• _How to complete this task_: Transcribe the passage on the opalescent grunt, starting at "Rhonciscus pauco, the" and ending at "the order Acanthuriformes.".

Rhonciscus pauco, the opalescent grunt, is a species of marine ray-finned fish belonging to the family Haemulidae, the grunts and sweetlips. This fish was first described in 2022 from type specimens caught by fishermen off the western coast of Puerto Rico.

==Taxonomy==
Rhonciscus pauco was first formally described in 1922 by Jose Tavera, Michelle T. Schärer-Umpierre and Arturo Acero Pizarro with its type locality given as Tres Cerros, Rincón, Puerto Rico, at 18.34433°N, 67.28343°W, from a depth of 280 m. This species is classified within the genus Rhonciscus within the subfamily Haemulinae, the grunts, of the family Haemulidae. The Haemulidae, which also includes the sweetlips of the subfamily Plectorhinchinae, the sweetlips, is classified in the order Acanthuriformes.

==Etymology==
Rhonciscus pauco is classified in the genus Rhonciscus, this name is a diminutive of rhencus, the Greek word for "snore", a reference to the grunting nises that are produced by haemulids, hence the common name grunts, by grinding their pharyngeal teeth, using the swim bladder to amply these sound, particularly when removed from the water. The specific name, pauco, honors Pauco, a nickname for the fisherman Edwin Font, who caught the type specimens, sharing traditional knowledge of its ecology.

==Description==
Rhonciscus pauco has 12 spines and 12 soft rays in its dorsal fin and 3 spines and 7 softrays in the anal fin. It has a somewhat elongate body which has a depth that is just over a third of its standard length. The dorsal profile in front of the dorsal fin is convex, the eyes are large and the snout is shorter than the diameter of the eye. The colour of the body is silvery-white, with some opalescence with some golden spots. This species has a maximum published standard length of 25 cm.

==Distributiona and habitat==
Rhonciscus paucois only known from a small area of the Caribbean Sea off western Puerto Rico in deep water where there are fine sandy sediments between Rincón and Mayagüez at depths greater than 250 m.

• _Dataset records_:
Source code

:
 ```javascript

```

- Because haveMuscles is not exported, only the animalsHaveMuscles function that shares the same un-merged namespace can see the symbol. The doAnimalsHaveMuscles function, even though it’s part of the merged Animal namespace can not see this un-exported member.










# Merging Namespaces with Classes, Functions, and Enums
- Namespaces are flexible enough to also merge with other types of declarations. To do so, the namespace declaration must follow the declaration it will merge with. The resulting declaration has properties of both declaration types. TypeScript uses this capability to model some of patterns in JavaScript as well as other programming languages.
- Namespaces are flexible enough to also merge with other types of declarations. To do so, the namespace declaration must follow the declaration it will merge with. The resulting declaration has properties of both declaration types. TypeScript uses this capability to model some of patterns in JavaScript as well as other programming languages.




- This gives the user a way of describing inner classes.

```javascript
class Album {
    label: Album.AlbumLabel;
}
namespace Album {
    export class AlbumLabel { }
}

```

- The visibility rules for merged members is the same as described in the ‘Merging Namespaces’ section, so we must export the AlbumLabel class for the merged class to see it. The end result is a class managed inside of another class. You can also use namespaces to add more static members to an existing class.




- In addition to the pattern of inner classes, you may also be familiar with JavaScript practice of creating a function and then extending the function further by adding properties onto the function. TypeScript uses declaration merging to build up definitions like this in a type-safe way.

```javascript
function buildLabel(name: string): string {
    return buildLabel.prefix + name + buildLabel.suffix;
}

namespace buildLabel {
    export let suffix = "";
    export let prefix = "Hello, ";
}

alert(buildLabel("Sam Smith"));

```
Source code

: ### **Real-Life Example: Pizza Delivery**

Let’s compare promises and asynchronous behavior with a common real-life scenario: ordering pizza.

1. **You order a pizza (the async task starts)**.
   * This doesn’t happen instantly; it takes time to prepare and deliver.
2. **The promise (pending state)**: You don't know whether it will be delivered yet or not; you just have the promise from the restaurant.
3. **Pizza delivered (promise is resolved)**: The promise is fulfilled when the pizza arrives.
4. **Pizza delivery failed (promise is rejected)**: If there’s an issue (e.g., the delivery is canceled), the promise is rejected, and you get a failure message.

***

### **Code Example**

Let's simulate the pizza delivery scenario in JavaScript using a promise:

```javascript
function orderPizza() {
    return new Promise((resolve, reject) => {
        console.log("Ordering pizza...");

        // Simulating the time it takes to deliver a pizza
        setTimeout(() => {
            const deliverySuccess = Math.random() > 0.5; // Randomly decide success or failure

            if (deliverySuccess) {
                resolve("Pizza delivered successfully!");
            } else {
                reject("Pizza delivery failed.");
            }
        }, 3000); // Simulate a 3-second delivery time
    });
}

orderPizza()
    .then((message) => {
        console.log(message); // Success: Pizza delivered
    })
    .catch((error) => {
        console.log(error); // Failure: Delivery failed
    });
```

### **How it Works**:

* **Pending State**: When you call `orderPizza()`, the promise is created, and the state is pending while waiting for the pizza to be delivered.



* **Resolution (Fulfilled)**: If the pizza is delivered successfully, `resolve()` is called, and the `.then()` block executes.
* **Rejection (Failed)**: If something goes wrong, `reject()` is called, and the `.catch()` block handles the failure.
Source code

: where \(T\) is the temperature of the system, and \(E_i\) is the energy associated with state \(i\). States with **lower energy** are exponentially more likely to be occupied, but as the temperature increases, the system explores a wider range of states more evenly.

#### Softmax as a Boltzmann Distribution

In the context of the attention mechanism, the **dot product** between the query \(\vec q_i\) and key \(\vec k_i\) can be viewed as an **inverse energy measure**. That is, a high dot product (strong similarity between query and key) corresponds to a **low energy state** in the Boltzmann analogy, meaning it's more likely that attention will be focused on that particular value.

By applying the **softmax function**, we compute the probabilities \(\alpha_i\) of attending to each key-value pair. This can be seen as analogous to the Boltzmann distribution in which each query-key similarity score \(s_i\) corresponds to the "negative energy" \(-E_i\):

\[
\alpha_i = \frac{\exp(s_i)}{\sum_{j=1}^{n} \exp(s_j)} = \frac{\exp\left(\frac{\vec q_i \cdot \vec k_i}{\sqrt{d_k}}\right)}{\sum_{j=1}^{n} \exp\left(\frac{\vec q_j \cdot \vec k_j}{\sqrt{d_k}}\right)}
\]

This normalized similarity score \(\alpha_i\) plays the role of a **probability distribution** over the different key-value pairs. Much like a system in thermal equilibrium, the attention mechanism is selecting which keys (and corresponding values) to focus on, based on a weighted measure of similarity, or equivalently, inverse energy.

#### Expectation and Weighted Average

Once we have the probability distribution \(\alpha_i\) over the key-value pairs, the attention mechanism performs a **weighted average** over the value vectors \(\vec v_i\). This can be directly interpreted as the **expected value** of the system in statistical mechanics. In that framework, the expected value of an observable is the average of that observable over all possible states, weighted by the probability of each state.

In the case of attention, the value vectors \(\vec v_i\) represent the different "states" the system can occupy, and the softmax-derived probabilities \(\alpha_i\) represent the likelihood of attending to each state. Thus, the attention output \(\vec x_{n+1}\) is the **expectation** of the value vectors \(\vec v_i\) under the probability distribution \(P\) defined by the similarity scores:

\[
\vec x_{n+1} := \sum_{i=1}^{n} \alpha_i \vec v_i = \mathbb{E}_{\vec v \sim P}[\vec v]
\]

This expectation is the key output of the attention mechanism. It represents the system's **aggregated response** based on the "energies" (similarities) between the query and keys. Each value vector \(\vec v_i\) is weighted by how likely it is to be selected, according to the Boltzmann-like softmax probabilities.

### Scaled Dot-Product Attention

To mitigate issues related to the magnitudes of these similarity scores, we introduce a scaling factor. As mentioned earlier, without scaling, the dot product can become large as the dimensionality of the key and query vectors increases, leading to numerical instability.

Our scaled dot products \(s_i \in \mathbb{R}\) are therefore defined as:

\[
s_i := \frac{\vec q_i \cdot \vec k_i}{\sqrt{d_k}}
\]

• _Exercise response_:
Rhonciscus pauco, the opalescent grunt, is a species of marine ray-finned fish belonging to the family Haemulidae, the grunts and sweetlips. This fish was first described in 2022 from type specimens caught by fishermen off the western coast of Puerto Rico.

==Taxonomy==
Rhonciscus pauco was first formally described in 1922 by Jose Tavera, Michelle T. Schärer-Umpierre and Arturo Acero Pizarro with its type locality given as Tres Cerros, Rincón, Puerto Rico, at 18.34433°N, 67.28343°W, from a depth of 280 m. This species is classified within the genus Rhonciscus within the subfamily Haemulinae, the grunts, of the family Haemulidae. The Haemulidae, which also includes the sweetlips of the subfamily Plectorhinchinae, the sweetlips, is classified in the order Acanthuriformes.